Perhaps you’re not the kind of person to believe that placement of a day should affect how you do business. However, knowing these business superstitions and cultural beliefs can help you to avoid a major faux-pas at your next meeting. It will also show a kind of cultural awareness that will prove you came to your meeting prepared. Keep these business superstitions in the back of your mind when planning your next meetings.
We’ve heard of no umbrellas inside, but no whistling? While this business superstition started life as a Russian-only belief with various meanings, it is now followed by many businesses throughout the world. In fact, it’s a widely supported rule by many people in business in the United States and Canada as well.
While whistling can show that someone is feeling jolly or in good spirits, it’s considered bad luck. In business terms, whistling indoors is supposedly related to “whistling your money away.” If you’re the superstitious type, or work around superstitious people, stop whistling in the office. You might be scaring all the money away.
It sounds like one of the odder business superstitions, but be wary of your stocks during an eclipse. If an eclipse can be seen throughout the world at any one time, expect it to correlate with lower than average stock returns. Eclipses have long been considered a bad omen, but these effects seem to persist to modern times.
This could be the result of traders being pessimistic due to the superstition surrounding an eclipse, not necessarily the eclipse itself. Regardless, the numbers are there to prove the drop. A study published in Harvard Business Review showed that during 363 eclipses over an 80 year period, stock returns were lower than usual.
You may not believe in these business superstitions or in the supernatural affecting your work. However, you might be surprised to see that there are real-world consequences of Friday the 13th. Revenues around the world consistently plummet on each Friday the 13th.
According to the Stress Management Center and Phobia Institute in North Carolina, close to $900 million in average revenue is lost on this day alone. There has not been a single proven cause of this loss, but there have been theories. Among the most popular is the idea that people refusing to travel, take business decisions, or make large transactions on this day causes this dip. Essentially, it is not Friday the 13th causing the chaos, but the belief in Friday the 13th.
Fidgeting is not just a sign of nerves in Korean culture, it is considered bad luck. The next time you are dealing with your Korean business partners, make sure you don’t overdose on the coffee beforehand.

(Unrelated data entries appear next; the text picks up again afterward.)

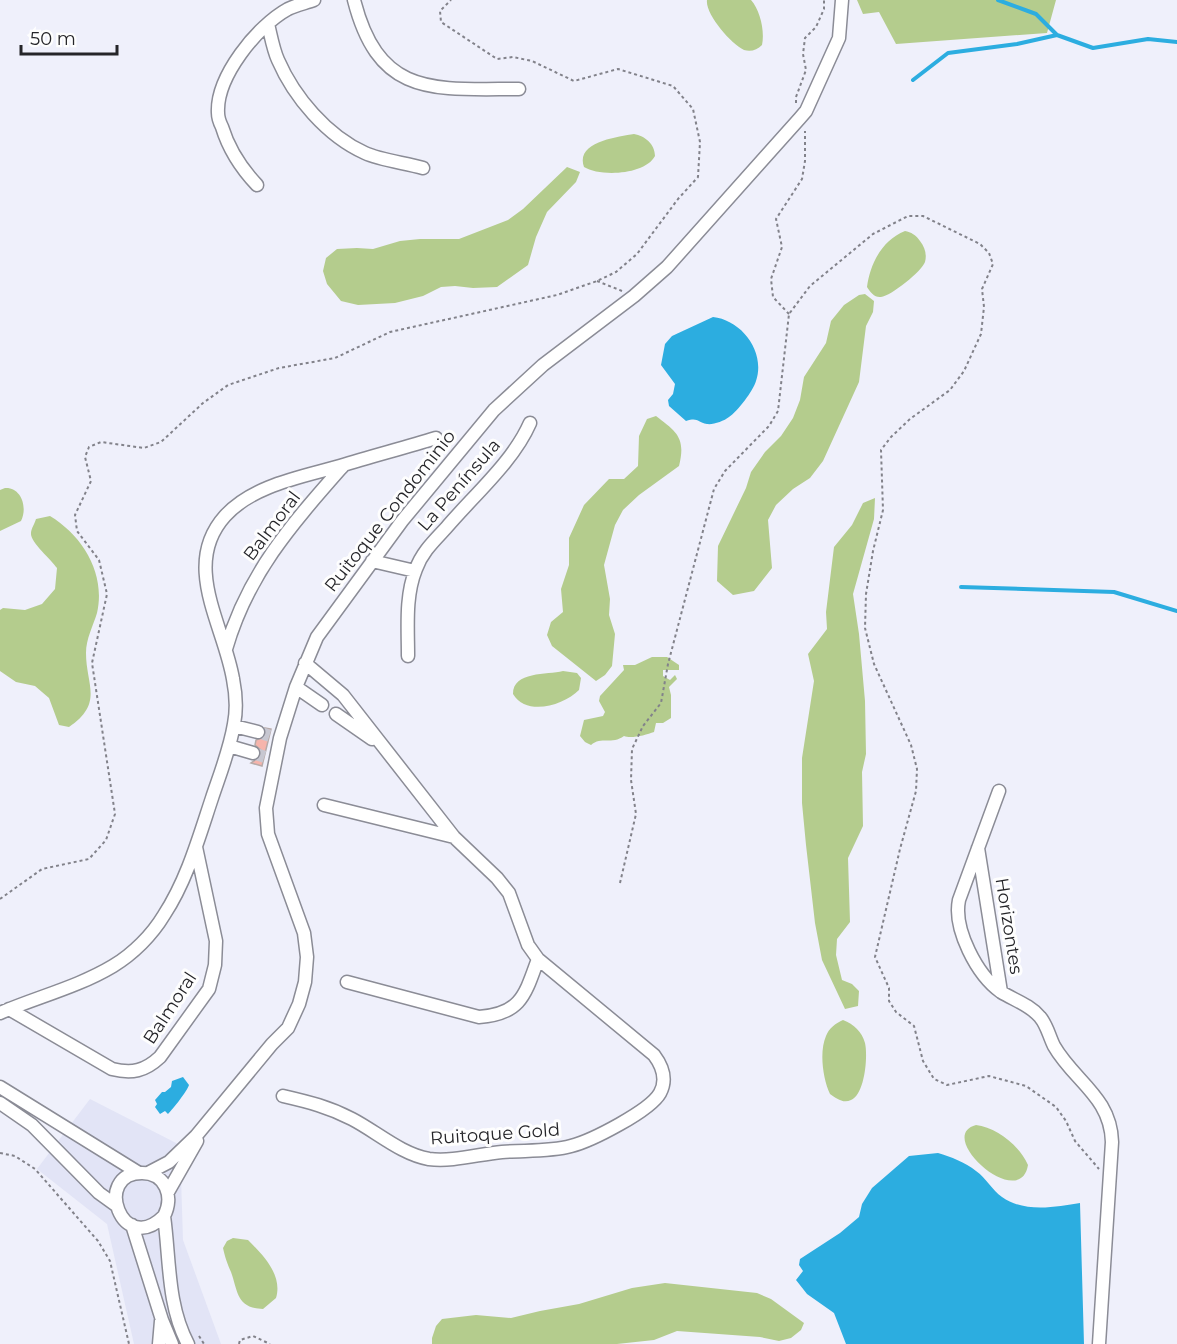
<svg xmlns="http://www.w3.org/2000/svg" width="1177" height="1344" viewBox="0 0 1177 1344" font-family="Montserrat,sans-serif">
<style>
.built{fill:#e2e4f6}
.green{fill:#b4cc8d}
.water{fill:#2cade0}
.lines{fill:none;stroke-linecap:round;stroke-linejoin:round}
.stream{stroke:#2cade0;stroke-width:4}
.building{fill:#f6b4ac;stroke:#b7aaa8;stroke-width:1.5}
.street-tunnel{stroke:#c7c7d1;stroke-width:12;stroke-dasharray:12 6;stroke-linecap:butt}
.street-casing{stroke:#8b8c96;stroke-width:15}
.path{stroke:#82828a;stroke-width:2;stroke-dasharray:3 3;stroke-linecap:butt}
.street{stroke:#fff;stroke-width:12}
.labels{text-anchor:middle;stroke-width:6;stroke-linejoin:round;paint-order:stroke}
.street-label{font-size:18px;fill:#252529;stroke:#fefefe}
</style>
<rect width="100%" height="100%" fill="#eff0fb"/>
<!-- built -->
<path class="built" d="M90 1099 180 1145 183 1240 221 1344H134L107 1224 37 1169Z"/>
<!-- green -->
<path class="green" d="M707 0H751C760 10 765 31 762 45 757 50 751 52 744 50 731 44 705 14 707 0Z
M857 0H1056L1047 33 896 44 879 12 863 14Z
M634 134C645 136 655 144 655 156 645 175 600 177 584 167 575 142 617 137 634 134Z
M567 167 580 172 576 182 547 212 536 237 528 265 497 287 473 288 455 286 441 287 423 296 395 303 358 305 341 301 327 284 323 271 326 258 337 249 357 248 373 249 400 241 420 239H459L508 220 523 209Z
M905 231C911 232 916 235 920 241 925 247 927 255 925 262 922 271 891 296 881 297 875 298 870 292 867 287 870 264 882 240 905 231Z
M865 294 874 301 873 312 866 326 859 382 823 461 810 478 793 489 776 505 768 520 772 568 754 591 733 595 717 581 718 546 746 488 751 472 765 452 781 436 793 418 800 400 804 377 826 343 831 321 844 305 859 295Z
M656 416C677 432 686 438 679 466L639 495 623 510 615 525 604 565 610 599 609 615 615 634 612 666 605 675 596 681 552 646 547 635 551 622 563 612 561 589 569 565V538L584 505 609 479H624L638 466 639 436 647 419Z
M5 488C21 487 28 507 21 521L0 531V490Z
M875 498 874 519 853 594 859 634 865 701 866 754 862 772 863 826 848 858 850 922 837 939 836 955 842 980 852 984 859 991 858 1006 845 1009 822 960 815 923 806 845 802 803V758L814 681 808 654 827 629 826 612 834 547 852 525 863 503Z
M50 516C83 536 106 574 97 613 93 626 86 639 86 653 86 685 104 703 69 727L59 725 49 698 35 686 16 682 0 671V610L3 608 25 610 42 604 55 589 57 568C51 559 30 542 31 533 31 529 35 523 36 519Z
M652 657H667L679 665V670H663V676L670 680 675 675 677 679 669 687 671 695V718L663 723H656L654 732C646 735 631 739 624 736 612 745 601 736 591 745L585 742 580 736 584 720 603 716 605 712 599 701 600 696 624 670 623 665H635Z
M563 671 577 673 581 678 579 690C564 705 527 717 513 694 513 671 547 675 563 671Z
M843 1020C854 1024 862 1032 865 1043 868 1056 865 1094 851 1100 843 1104 836 1098 830 1094 823 1079 819 1052 826 1036 829 1028 836 1023 843 1020Z
M976 1125C996 1127 1020 1146 1028 1165 1020 1213 934 1136 976 1125Z
M233 1238 248 1240C263 1255 283 1275 276 1298L263 1309C236 1308 238 1291 231 1272 227 1263 225 1257 223 1248L227 1241Z
M665 1283 757 1293 771 1299 804 1323 801 1330 791 1338 779 1341 760 1337 677 1331 654 1340 617 1344H432V1338L436 1326 442 1319 476 1315 511 1318 540 1311 579 1304 632 1288Z"/>
<!-- water -->
<path class="water" d="M713 317C741 320 766 351 756 381 753 391 738 411 729 417 724 421 713 425 707 424 697 422 698 417 686 421L669 406 668 400 673 394 675 384 661 365 665 344 672 336Z
M183 1077 189 1085C187 1091 174 1108 168 1114L165 1111 160 1114 155 1107 157 1104 155 1100 162 1092H165L171 1087 172 1081Z
M938 1153C951 1157 965 1162 976 1171 986 1178 992 1190 1002 1197 1024 1213 1056 1207 1080 1203L1084 1344H846L834 1313 807 1294 796 1280 803 1271 799 1265 800 1259 840 1233 859 1217 862 1204 872 1188 909 1156Z"/>
<g class="lines">
<!-- stream -->
<path class="stream" d="M998 0 1036 14 1057 35 1093 48 1148 39 1177 42
M913 80 948 53 1017 44 1057 35
M961 587 1114 592 1177 611"/>
</g>
<!-- building -->
<path class="building" d="M265 728 271 729 262 766 251 763 261 756V750L255 745 256 740 264 737 266 733Z"/>
<g class="lines">
<!-- street-tunnel -->
<path class="street-tunnel" d="M258 732 270 736
M253 753 265 757"/>
<!-- street casing -->
<g class="street-casing">
<path id="street" d="M354 0C379 98 434 89 519 89
M268 24C271 36 273 49 278 60 294 97 327 136 365 153 380 160 406 163 423 168
M257 185C240 167 229 150 222 127 220 123 218 118 218 113 216 77 257 26 288 9 296 5 306 3 314 0
M372 561 415 571
M226 649C248 573 292 524 343 466
M408 656C408 627 405 596 416 569 422 552 434 541 446 528 473 496 513 462 530 423
M296 687 322 705
M336 714 372 739
M234 726 258 732
M229 746 253 753
M999 791 959 900C953 929 977 975 1001 992 1014 1000 1030 1005 1040 1017 1047 1025 1049 1036 1054 1046 1074 1081 1111 1097 1112 1142L1099 1344
M324 805 454 837
M978 848 1001 992
M347 982 479 1017C521 1014 525 995 538 959
M9 1009 112 1069C132 1074 145 1071 160 1057L209 989 215 965 216 941 196 847
M0 1013C37 997 78 987 113 966 133 954 152 935 164 915 187 880 199 837 212 798 220 774 230 749 234 724 237 709 236 694 233 679 224 625 181 565 225 516 253 485 302 477 340 466 372 456 404 448 436 438
M0 1087 139 1173
M283 1096C309 1102 329 1107 352 1119 377 1132 401 1154 429 1159 453 1162 479 1154 502 1152 524 1150 549 1152 571 1146 591 1141 650 1111 660 1093 667 1080 663 1067 654 1055L538 959 528 945 509 893 497 878 454 837 343 695 305 663
M0 1103 32 1125 99 1193 117 1206
M148 1173 169 1162 196 1136 272 1044 288 1028 299 1004 305 982 307 957 304 933 268 834 266 808 280 738 296 687 317 637 402 521 494 410 543 365 634 296 667 267 800 118 806 111 839 38 842 0
M168 1192 197 1141 196 1138
M164 1216C122 1258 92 1173 142 1173 166 1173 174 1197 164 1216 170 1259 167 1305 188 1344
M132 1225 162 1320 172 1344
M159 1344 161 1321"/>
</g>
<!-- path -->
<path class="path" d="M796 103V97L806 70 803 54 805 38 816 27 824 9V0
M597 281 622 291
M789 314 773 297 771 279 782 247 776 219 802 179 805 161V131
M620 883 636 814 631 780 632 749 643 726 661 703 668 664 714 489 725 471 769 426 778 411 789 314 810 286 873 234 908 216H923L980 244 989 253 993 264 982 289 984 307 981 334 964 371 950 390 910 419 891 437 881 450 883 510 873 551 866 594 865 628 874 664 911 745 917 769 916 791 900 849 875 957 889 988V1001L896 1012 914 1026 923 1061 934 1079 947 1085 989 1076 1026 1086 1056 1107 1066 1121 1075 1141 1099 1169
M0 899 42 869 89 859 106 840 115 814 92 663 107 594 99 560 77 531 75 515 91 481 85 457 89 447 101 442 144 448 161 442 203 403 228 385 279 368 335 358 390 332 557 295 597 281 616 272 637 254 678 199 698 177 700 142 693 109 673 86 618 69 574 81 532 61 513 57 497 59 441 22 440 11 451 0
M0 1153 15 1156 35 1169 98 1241 110 1261 129 1344
M199 1336 204 1344
M239 1344 240 1340 253 1336 270 1344"/>
<!-- street -->
<use href="#street" class="street"/>
</g>
<g class="labels">
<!-- street labels -->
<g class="street-label">
<text transform="translate(459 485) rotate(-49)" y="6">La Península</text>
<text transform="translate(390 511) rotate(-52)" y="6">Ruitoque Condominio</text>
<text transform="translate(272 526) rotate(-53)" y="6">Balmoral</text>
<text transform="translate(1009 926) rotate(81)" y="6">Horizontes</text>
<text transform="translate(170 1008) rotate(-57)" y="6">Balmoral</text>
<text transform="translate(495 1134) rotate(-4)" y="6">Ruitoque Gold</text>
</g>
</g>
<!-- scale -->
<path d="M21 45v9h96v-9" fill="none" stroke="#252529" stroke-width="3"/>
<text x="30" y="45" font-size="18" fill="#252529" stroke="#fefefe" stroke-width="4.5" paint-order="stroke">50 m</text>
</svg>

Avoid shaking your legs, twiddling your thumbs, or tapping your fingers. And please, leave your fidget spinner at home.
First of all, it’s annoying for others in the room, regardless of business superstitions. Furthermore, according to Korean tradition, fidgeting is a sign that you are about to lose a significant amount of money.
Business superstitions and bad luck go hand in hand on Friday the 13th. However, that should not stop you from going about business as usual. You still have travel plans to make for your next trip, even if you aren’t flying out on this superstitious day. Why not take advantage of the expected lull and book your travel accommodations today? As the above examples show, the most tangible effects of Friday the 13th are caused by the belief, not the date.
Just in case though, don’t step on any pavement cracks or say hello to any black cats.